Hukum  

Penarikan Paksa Bisa Dijerat Pidana Berlapis, Belajar Dari Kasus DC SMS Finance Toraja

Praktisi hukum di Toraja, Jerib R Talebong, MH. (ist)

RANTEPAO, TEKAPE.co – Cerita Benyamin Kunne’ mungkin bisa terjadi pada siapa saja. Hanya karena menunggak angsuran dua bulan, truk yang ia gunakan untuk mencari nafkah dirampas oleh dua orang debt collector (DC) dari SMS Finance Toraja.

Yang lebih menyakitkan, penarikan itu tidak hanya terjadi secara mendadak di jalan, tetapi juga disertai intimidasi dan ancaman.

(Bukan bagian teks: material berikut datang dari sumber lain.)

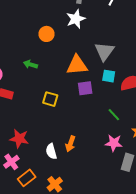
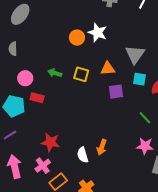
white star: (76, 19) -> (98, 33), moved, turned -30
green arrow: (30, 64) -> (55, 73), moved
orange triangle: (77, 65) -> (108, 69), size x0.7
yellow square: (50, 99) -> (81, 74), moved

Kini, kasus ini sedang ditangani Polres Palopo dan menjadi perbincangan hangat soal praktik debt collector di Indonesia.

Awal Mula: Dari Nunggak Rp5 Juta, Berujung Rp20 Juta

Benyamin sebenarnya hanya terlambat membayar dua kali angsuran dengan total sekitar Rp5 juta dari pinjaman Rp55 juta.

Namun, saat membawa barang bangunan dari Toraja menuju Palopo, ia merasa diikuti.

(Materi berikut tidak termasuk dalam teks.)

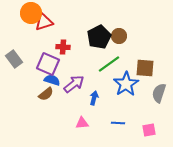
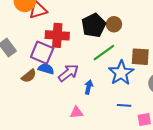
red cross: (63, 47) -> (57, 35), size x1.6
brown semicircle: (46, 94) -> (29, 76), moved
blue line: (118, 123) -> (124, 105), moved

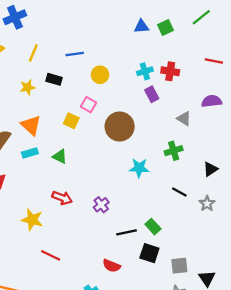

Di Jalan Hombes, Kecamatan Telluwanua, ia dihentikan oleh dua debt collector.

“Mereka suruh saya tanda tangan selembar kertas. Saya takut, karena bilang ‘Polisi saja kami bisa tangkap, apalagi kamu’,” tutur Benyamin.

Truk itu kemudian dibawa pergi dengan alasan hanya akan dititipkan. Nyatanya, hingga kini kendaraan tersebut tidak jelas keberadaannya.

Untuk menebusnya kembali, Benyamin justru diminta membayar lebih dari Rp20 juta.

Info grafis Tekape.co

Apa Kata Hukum?

Banyak masyarakat yang masih mengira bahwa debt collector punya hak mutlak menarik kendaraan jika pemiliknya menunggak. Padahal, menurut hukum, itu tidak benar.

Praktisi hukum Jerib R Talebong, MH, Senin 1 September 2025, menegaskan bahwa eksekusi kendaraan kredit tidak bisa dilakukan sepihak.

“Leasing wajib mengajukan ke pengadilan. Debt collector tidak punya kewenangan hukum untuk menarik kendaraan begitu saja di jalan,” jelasnya.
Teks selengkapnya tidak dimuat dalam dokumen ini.